Ryan Murray | Hagadone News Network | UPDATED 10 years, 6 months AGO
by Ryan Murray
| April 29, 2014 9:00 PM

For the second year in a row, the Flathead Valley Community College board of trustees has decided not to raise the college’s tuition.

A proposed rate increase of $1.40 per credit would have raised tuition by $19.60 a semester for full-time students taking 14 or more credits.

President Jane Karas, citing the good position the college was in financially, asked the trustees at their meeting Monday to consider keeping tuition unchanged for the 2014-15 school year.

“We have been very fiscally conservative,” she said. “So I would recommend not increasing tuition.”

The board voted to raise student fees by 60 cents a credit, or $8.40 per student per semester. That did not include the $45 health center fee, which remained static.

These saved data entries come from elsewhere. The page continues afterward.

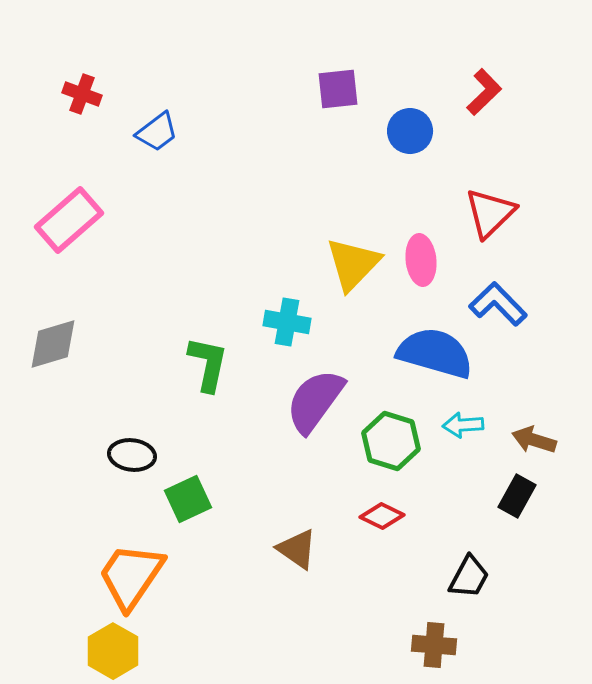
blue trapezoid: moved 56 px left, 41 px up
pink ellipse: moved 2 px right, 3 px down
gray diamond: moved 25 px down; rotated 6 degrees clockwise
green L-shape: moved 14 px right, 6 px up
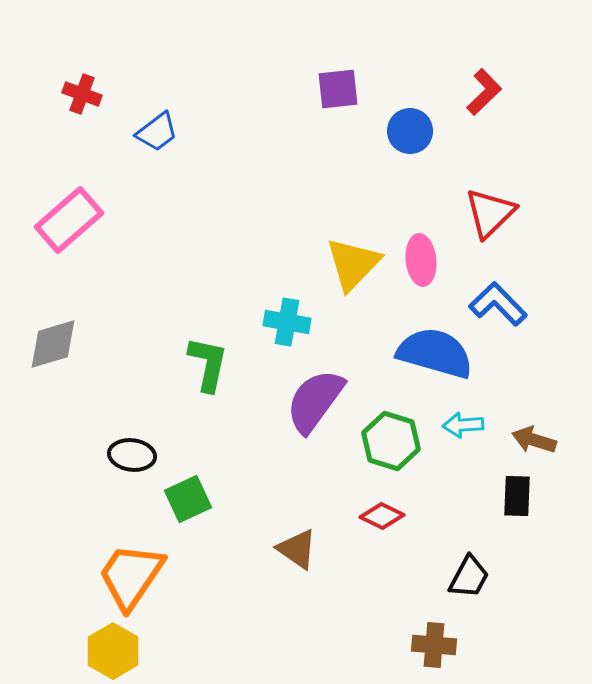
black rectangle: rotated 27 degrees counterclockwise
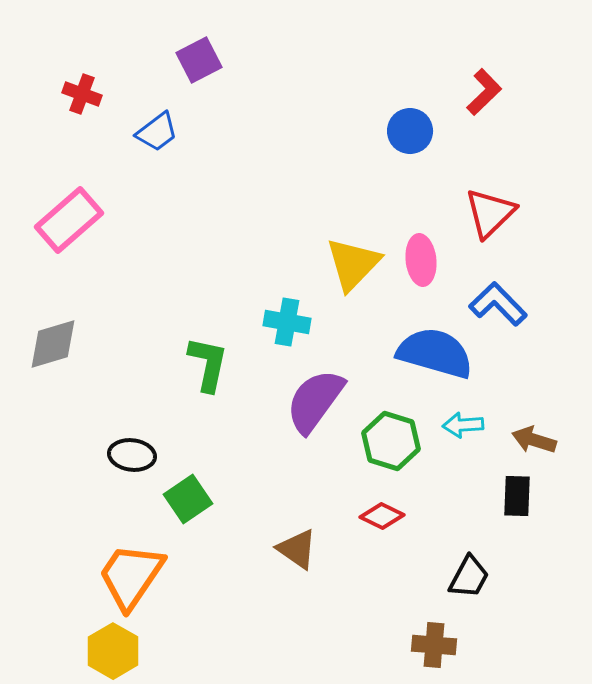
purple square: moved 139 px left, 29 px up; rotated 21 degrees counterclockwise
green square: rotated 9 degrees counterclockwise
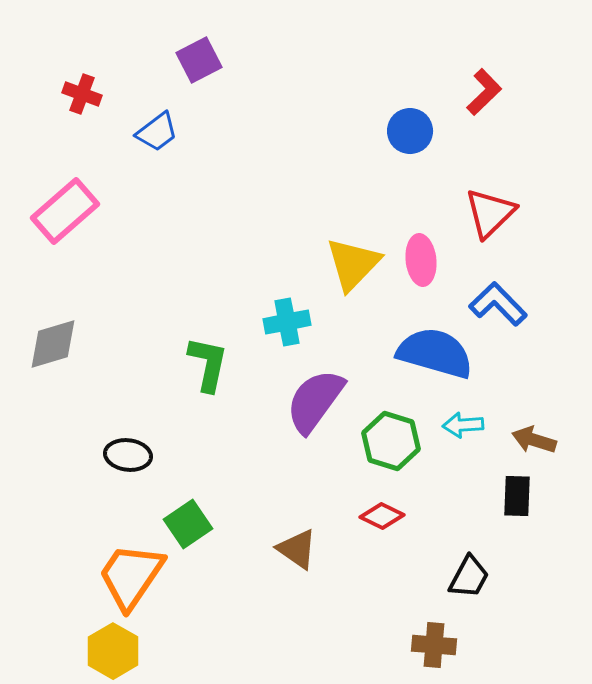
pink rectangle: moved 4 px left, 9 px up
cyan cross: rotated 21 degrees counterclockwise
black ellipse: moved 4 px left
green square: moved 25 px down
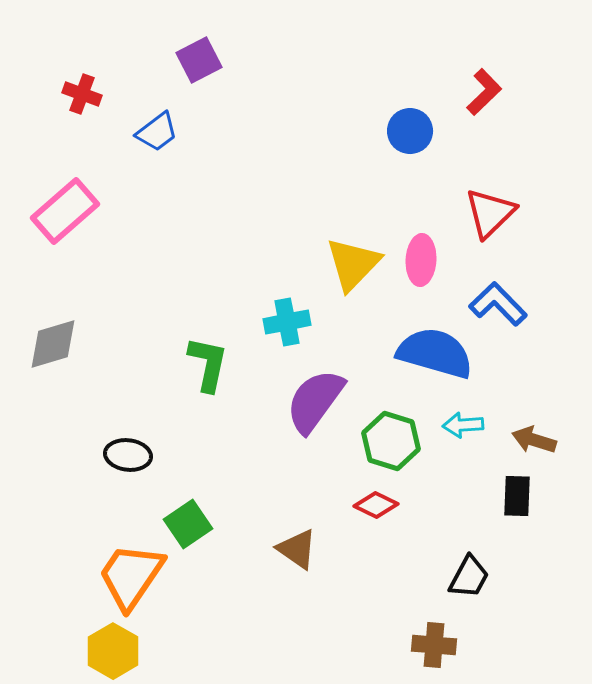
pink ellipse: rotated 9 degrees clockwise
red diamond: moved 6 px left, 11 px up
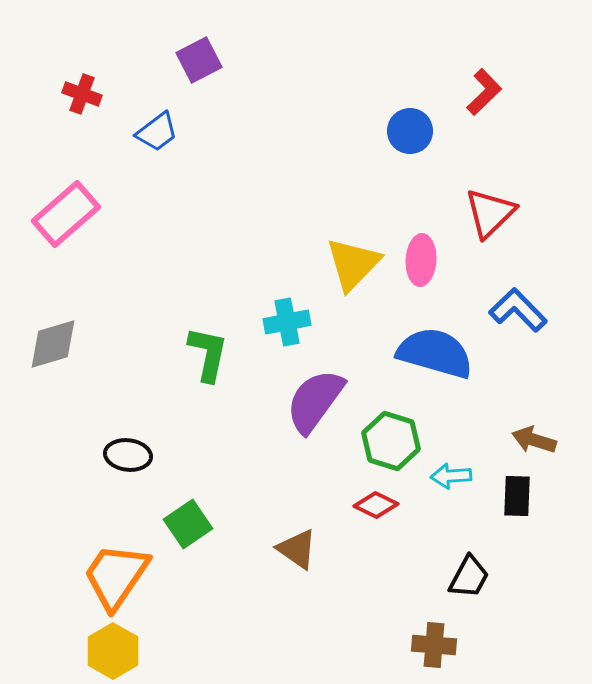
pink rectangle: moved 1 px right, 3 px down
blue L-shape: moved 20 px right, 6 px down
green L-shape: moved 10 px up
cyan arrow: moved 12 px left, 51 px down
orange trapezoid: moved 15 px left
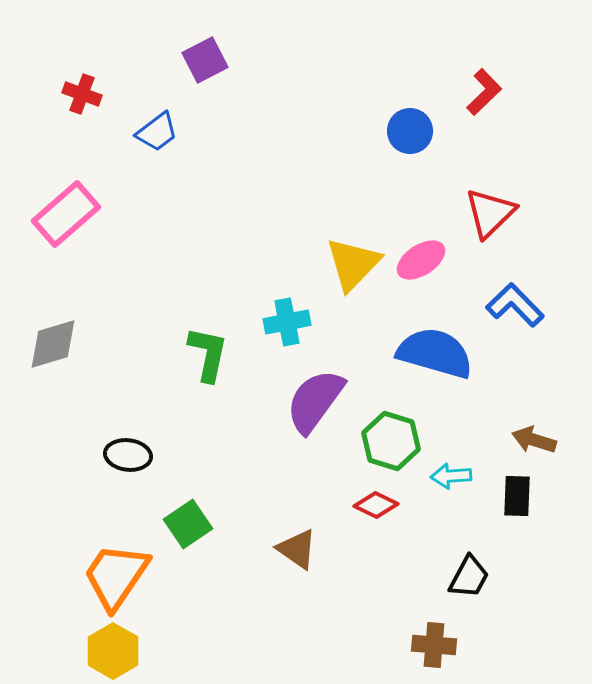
purple square: moved 6 px right
pink ellipse: rotated 54 degrees clockwise
blue L-shape: moved 3 px left, 5 px up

A similar freeze on tuition was approved last year.

The board was behind keeping cost increases to a minimum.

“I think it’s an amazing day when we can not increase tuition,” trustee Mark Holston said.

In the past, the board had voted to increase tuition by small chunks every year instead of a large burden falling on students all at once.

This vote came immediately after an audit report where the college had a surplus in funding for the quarter, good news for the board as enrollment levels head back to pre-recession levels.

Brad Eldridge, the director of Institutional Research, Assessment and Planning, said the move was a slight break from the norm.

“Since 2008-2009 school years, we’ve basically increased right around the inflation rate,” he said. “As we looked at the budget, we thought we could be fine without [the tuition raise]. The budget is in a good enough place that we didn’t need it.”

In-district tuition for full-time students is $1,380.40 plus $492.80 in required student fees.